New work by Michaël Tatham and Yvette Peters at the Department of Comparative Politics grapples with European changes.

Michaël Tatham and Yvette Peters
Comparative politics researchers Michaël Tatham and Yvette Peters released a new book in December 2016 that employs the “Bergen tradition” to gain insights into threats and possibilities facing European democracy.
Foto/ill.:
Mari Skåra Helliesen

Hovedinnhold

Comparative politics researchers have released a new book that employs the “Bergen tradition” to gain insights into threats and possibilities facing European democracy.

Democratic Transformations in Europe: Challenges and Opportunities, edited by UiB Postdoctoral fellow Yvette Peters and Professor Michaël Tatham, came out in December of last year.

The book showcases the research of Peters and Tatham as well as more than a dozen other academics from the Department of Comparative Politics.

Together, the contributors work in the “Bergen tradition,” pioneered by the Department’s late founder, Stein Rokkan. Rokkan famously employed rigorously comparative methods to tease meaning from the tumult of politics and governance.

Democratic Transformations in Europe tackles a broad range of topics, from terrorism to European labour markets to gay rights.

The book is geographically ambitious, addressing “Europe 31” – all of the European Union states, plus Norway, Switzerland, and Iceland.

Yet despite its scope, Democratic Transformations in Europe is thematically tight.

Its chapters reflect three core themes: citizen-state relations; the restructuring of politics and institutions of the state; and processes “below and beyond the state,” including decentralization and supernationalization. 

Lending the book further coherence is its “Dahlian” frame of analysis, after Yale theorist Robert Dahl, who articulated an ideal conception of democracy that emphasizes the importance of citizen involvement.

Employing Dahl’s benchmark, Peters, Tatham and their contributors are able to identify trends, threats, possible solutions, and surprising opportunities facing European democracies.   

Reviews
Peters and Tatham’s book has earned plaudits from experts in the field.

Klaus Armingeon of the Institute of Political Science at the University of Bern has called it “an outstanding contribution to the description and analysis of European democracy.”

Chris Hanretty of the University of East Anglia agreed: “This book does a great service,” he said.

Democratic Transformations in Europe was issued by the academic publisher Routledge. The book is the latest in Routledge’s series “Advances in European Politics.”

Yvette Peters
Yvette Peters has been a post-doctoral researcher at the University of Bergen since 2013. Previously she served as an Assistant Professor at the Humboldt-Universität zu Berlin. She earned an MPhil from Leiden in 2007 and a PhD in 2011 at the European University Institute in Florence.

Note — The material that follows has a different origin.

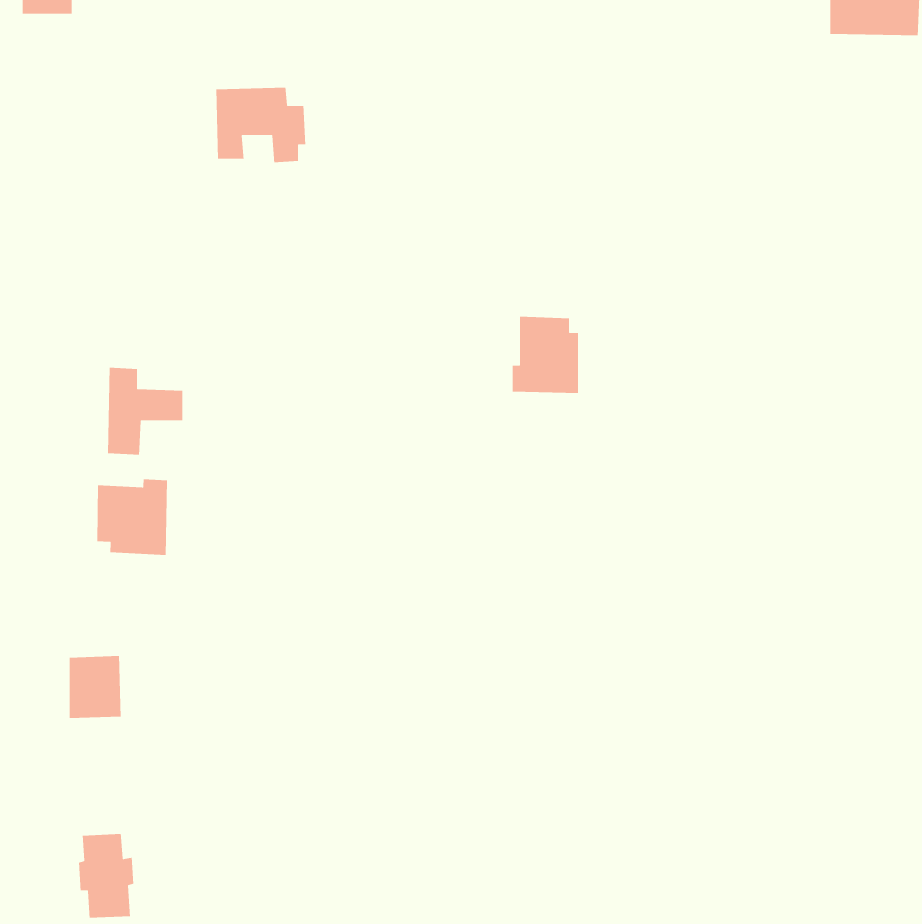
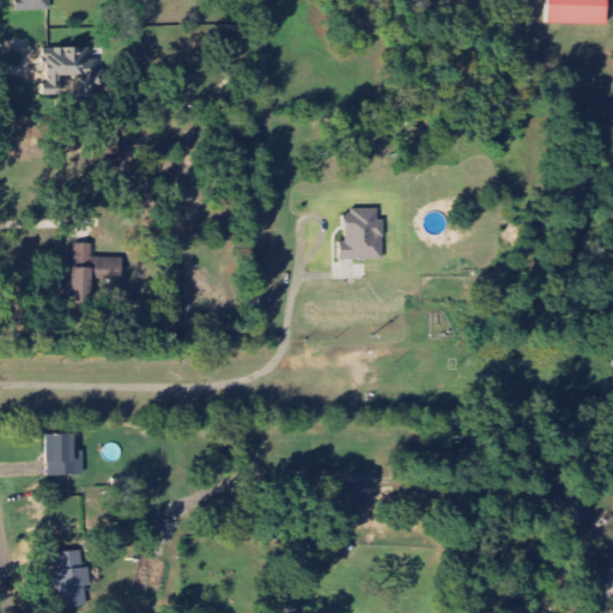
building: [215,87,306,163] -> [41,45,101,96]
building: [96,479,168,556] -> none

Peters’ research has appeared in journals such as West European Politics, the European Journal of Political Research, Political Studies, as well as in several books. 

She has recently been awarded major funding by the Bergen Research Foundation for her work on contemporary democracies. Her new project on unequal representation in Norway and beyond will start this summer.

Michaël Tatham
Michaël Tatham joined UiB as an Associate Professor in 2012 and became a Full Professor in 2014.  He was previously an Assistant Professor at the Humboldt-Universität zu Berlin. He earned an MPhil from Oxford in 2006 and a PhD from the European University Institute in Florence in 2010. 

Tatham has previously published articles in Comparative Political Studies, the International Studies Quarterly, the Journal of Public Administration Research Theory and Practice, the Journal of European Public Policy, European Union Politics, the European Political Science Review, the Journal of Public Policy, and Regional & Federal Studies. His book on how European regions “play the Brussels game” was published last summer by Oxford University Press.